Esiste in psicologia una teoria secondo la quale a forza di ripetere un gesto (buono) una persona, anche se inizialmente scettica, si convince della sua bontà. È il fondamento di ogni pedagogia: noi tutti facciamo ripetere ai bambini dei gesti senza la pretesa che siano convinti, perché vogliamo che li imparino per poi assumerli liberamente come propri. È la via della virtù, ovvero di un habitus che si sviluppa attraverso la ripetizione di un gesto buono. Ed è un ulteriore incentivo al pensiero cristiano affinché si convinca di poter compiere, nel futuro prossimo, un passo importante in materia economica.

MATERIALE FORNITO –
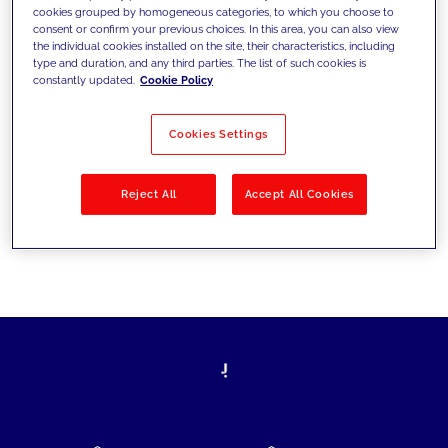
cookies grouped by homogeneous categories, to which you choose to
today's challenges and set new goals
consent or confirm your previous choices. In this area, you can also view
the individual cookies installed on the site, their characteristics, including
type and duration, and any third parties. The list of such cookies is
constantly updated.
Cookie Policy
Filter by
Solutions
Industries
Cookies Settings
No results
Reject All
Accept All Cookies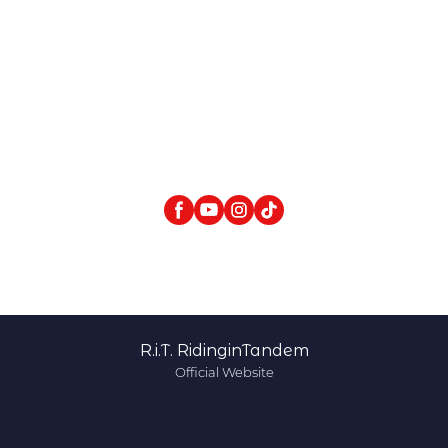
R.i.T. RidinginTandem
Official Website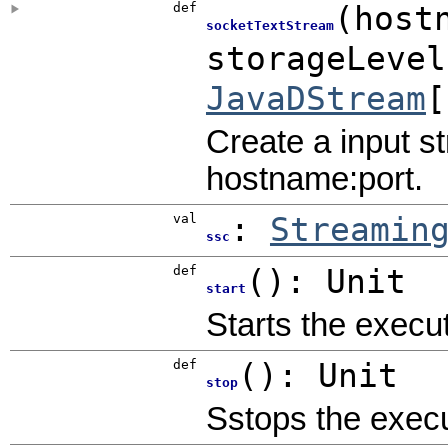
def
(
host
socketTextStream
storageLeve
JavaDStream
[
Create a input s
hostname:port.
val
:
Streamin
ssc
def
()
:
Unit
start
Starts the execu
def
()
:
Unit
stop
Sstops the execu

DOMANDE –
a – Nel testo sul gesto buono, che cosa viene definito la via della virtù?
b – Nel testo sul gesto buono ci sono frasi che cominciano con «È» o con «Ed è». Elenca tutte le cose che queste frasi indicano come predicato.
c – Scrivi il seguito del testo sul gesto buono a partire dalla sua ultima frase.

RISPOSTE IN ORDINE –
a – La via della virtù è quella di un habitus che si sviluppa attraverso la ripetizione di un gesto buono.

b –
- il fondamento di ogni pedagogia
- la via della virtù, ovvero di un habitus che si sviluppa attraverso la ripetizione di un gesto buono
- un ulteriore incentivo al pensiero cristiano affinché si convinca di poter compiere, nel futuro prossimo, un passo importante in materia economica

c –
A tal proposito, per il prossimo mese di aprile, il papa ha voluto convocare ad Assisi alcuni giovani imprenditori (tutti sotto i 35 anni) per affrontare insieme a loro queste tematiche. È il prima volta che accade e mi sorprende che nelle nostre comunità non se ne parli. Si tratta infatti di un evento di portata rivoluzionaria. Perché il papa non li convoca per fargli la morale, ma perché vuole affrontare con loro questi temi economici ed ecologici di portata mondiale. E vuole dei giovani, perché saranno loro a cambiare le cose. Mi dispiace costatare che la Chiesa italiana su questi temi non si esprime. Il clero purtroppo non studia più… ma sono questioni che toccano la vita e sulle quali gente avrebbe desiderio di ascoltare una parola sensata e capace di fondare la speranza evangelica in un mondo diverso, più solidale, e dunque più umano.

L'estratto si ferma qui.